In general, in order to avoid this, it is better not to try to make two or more anti-viruses co-exist on friendly terms in one system. But there is good news for those who want to maximise the protection of their device. We’ve already mentioned "classic" anti-virus programs that generally work according to the same principle. But there also exist auxiliary solutions that work perfectly as an addition to the main protection. One of these products is Dr.Web KATANA — a non-signature anti-virus that does not conflict with its "colleagues", even those from other vendors. Dr.Web KATANA specialises in detecting and neutralising unknown threats and uses behavioural analysis technologies to do this. Therefore, even if your main anti-virus is not working properly for some reason, Dr.Web KATANA will neutralise threats without interfering with the work of the other defender. And don’t forget about Dr.Web CureIt!, which we wrote about in this article. If you suspect malicious activity, you can always scan the file system and, if a threat is detected, cure your computer.
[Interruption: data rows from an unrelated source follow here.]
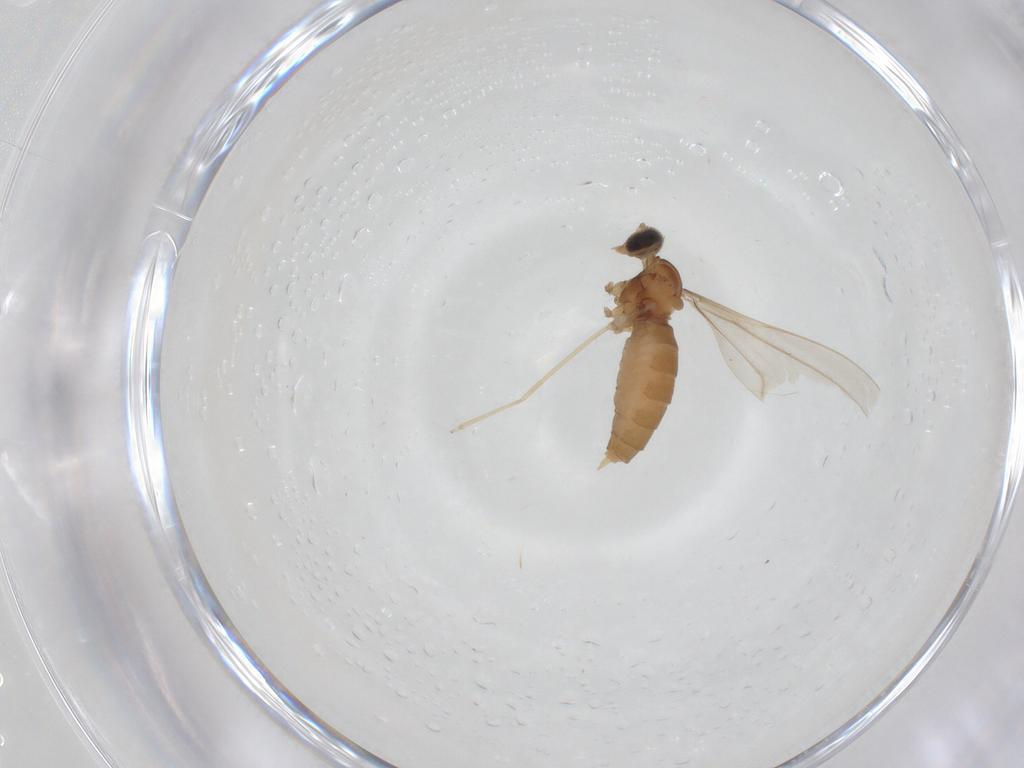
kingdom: Animalia
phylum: Arthropoda
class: Insecta
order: Diptera
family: Cecidomyiidae
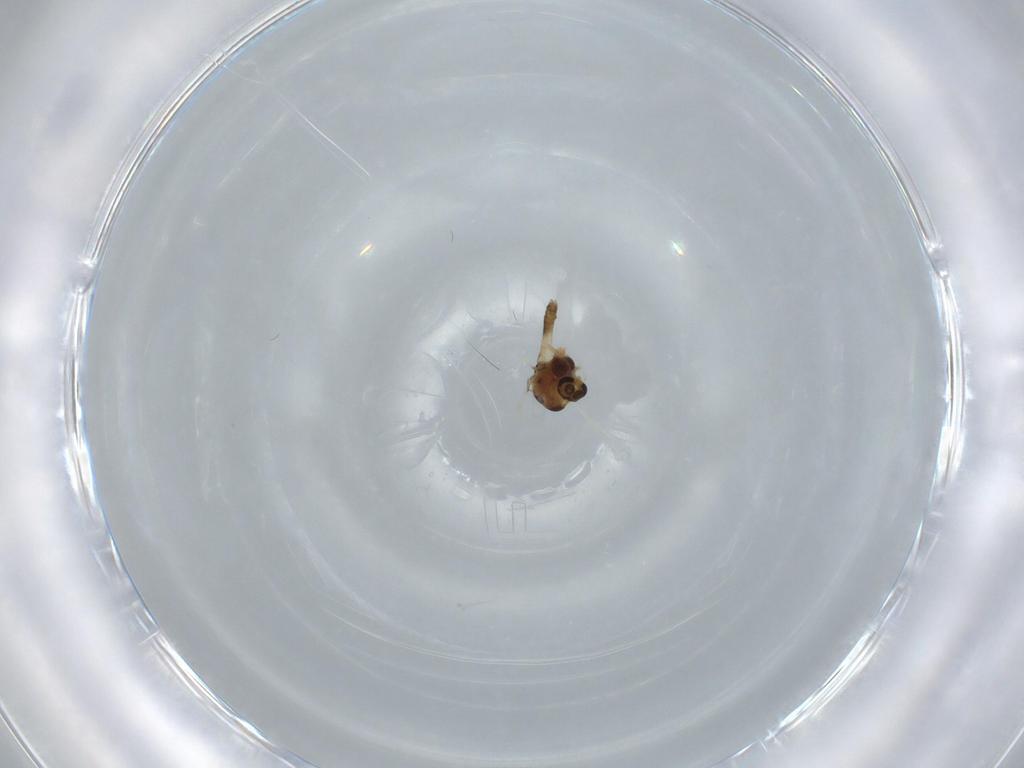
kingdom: Animalia
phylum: Arthropoda
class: Insecta
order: Diptera
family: Chironomidae
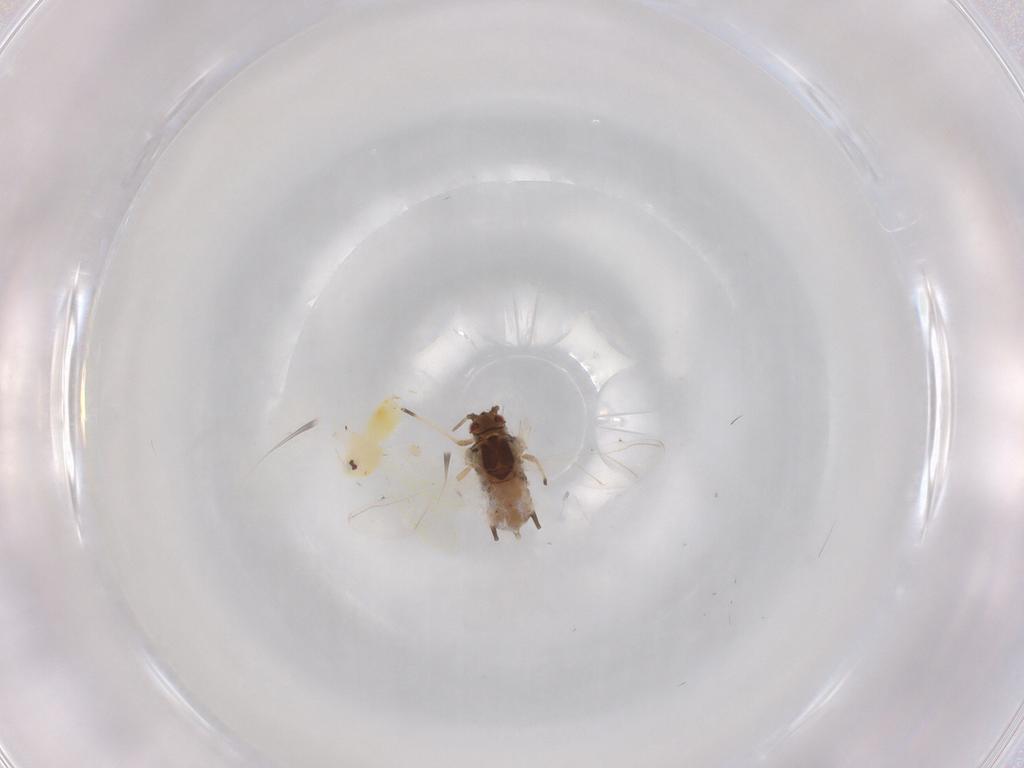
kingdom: Animalia
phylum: Arthropoda
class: Insecta
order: Hemiptera
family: Aphididae
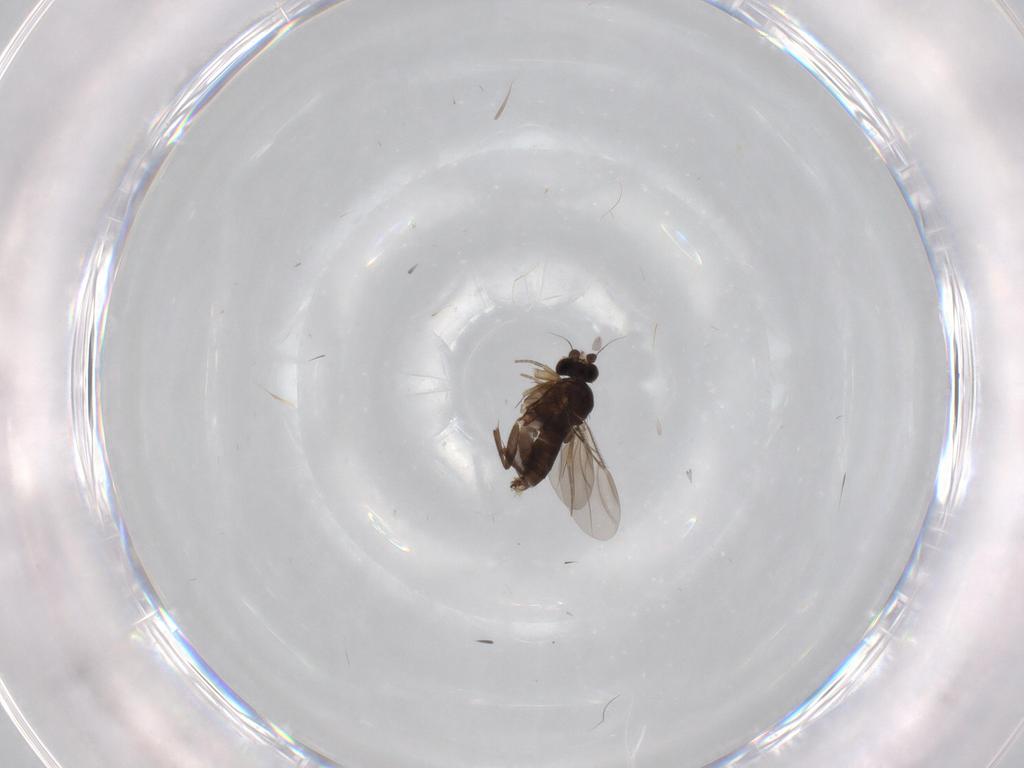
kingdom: Animalia
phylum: Arthropoda
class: Insecta
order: Diptera
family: Phoridae
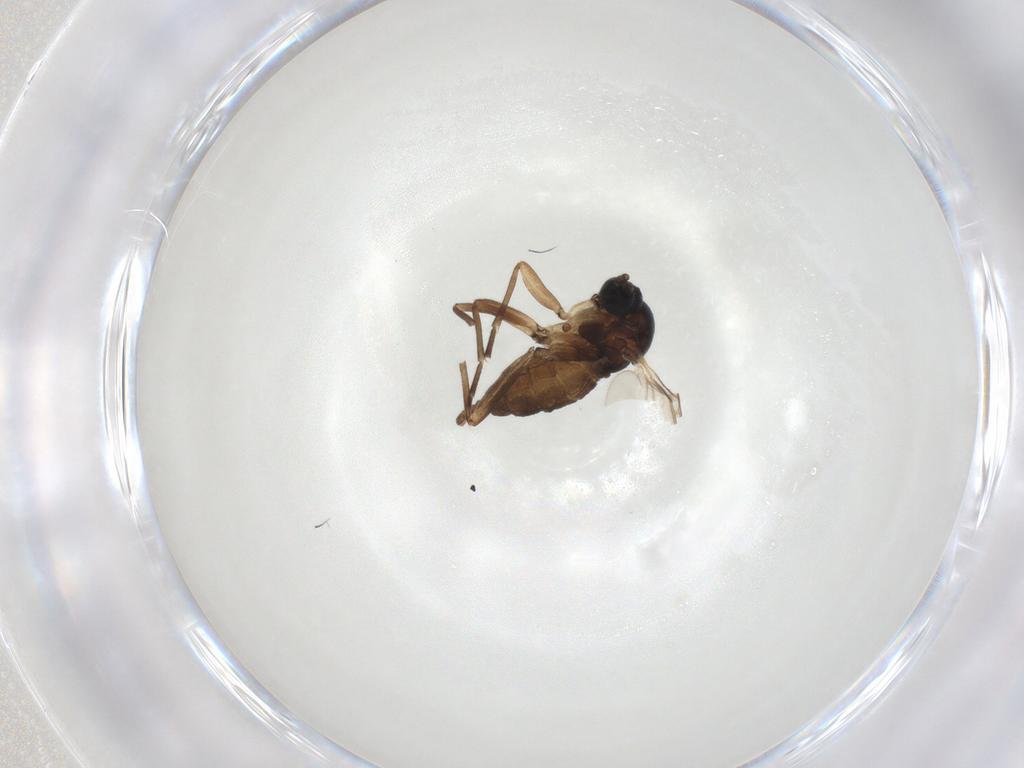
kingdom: Animalia
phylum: Arthropoda
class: Insecta
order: Diptera
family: Sciaridae
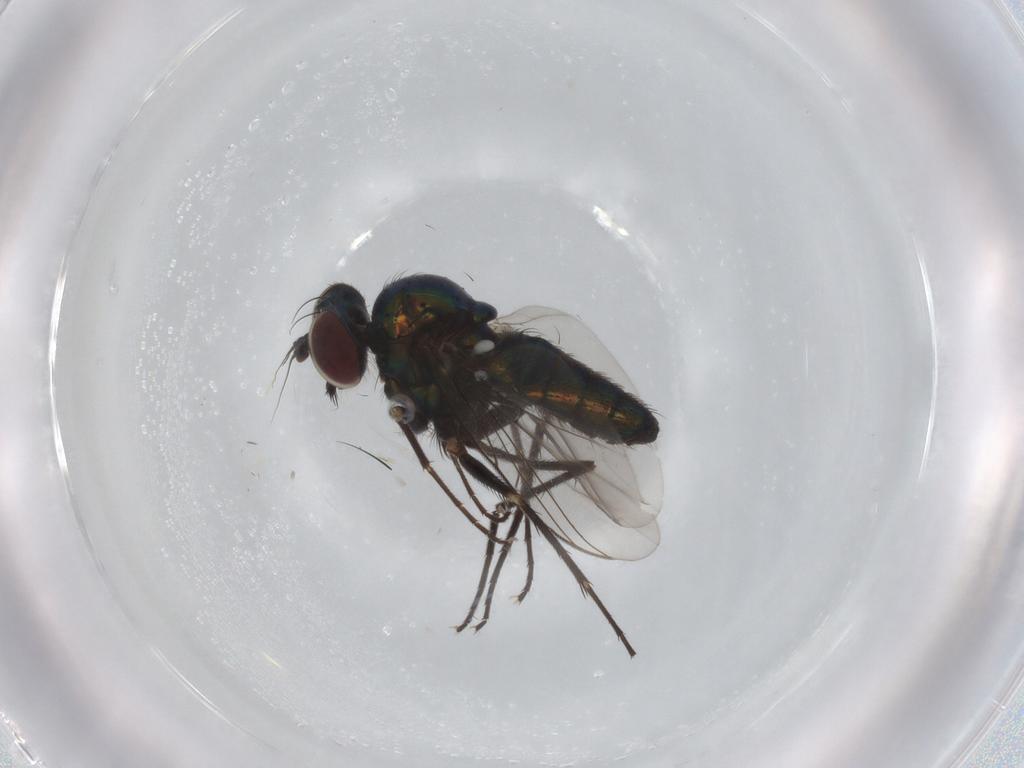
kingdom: Animalia
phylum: Arthropoda
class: Insecta
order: Diptera
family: Dolichopodidae
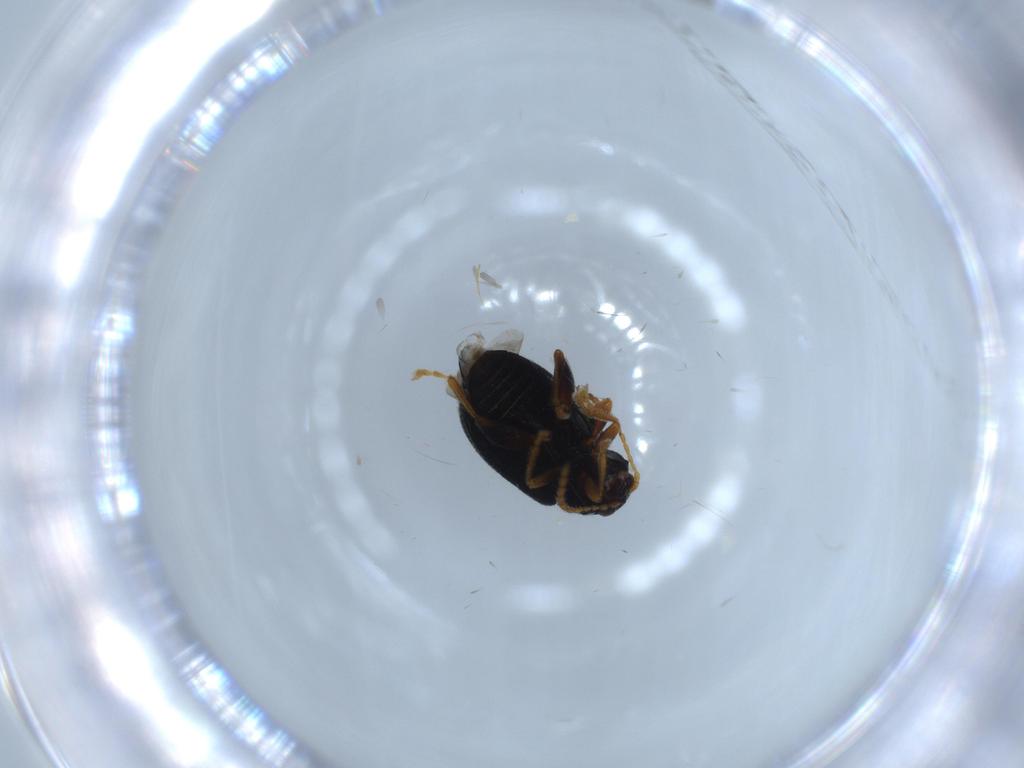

The Anti-virus Times recommends

Alas, programs don’t yet know how to negotiate, so the joint work of two anti-viruses can really be similar to the counterproductive work of two competing agencies. And your device’s protection level will only suffer, as will general computer performance. Of course, there is no malicious intent and competition among developers in this. This behaviour is explained solely by the technical implementation of anti-virus programs. Therefore, we recommend that you use only a trusted and comprehensive anti-virus solution as the first layer of protection. The best addition to this will be general literacy and following the rules of digital hygiene. And using Dr.Web KATANA or regularly scanning with Dr.Web CureIt! will enhance the overall anti-virus protection.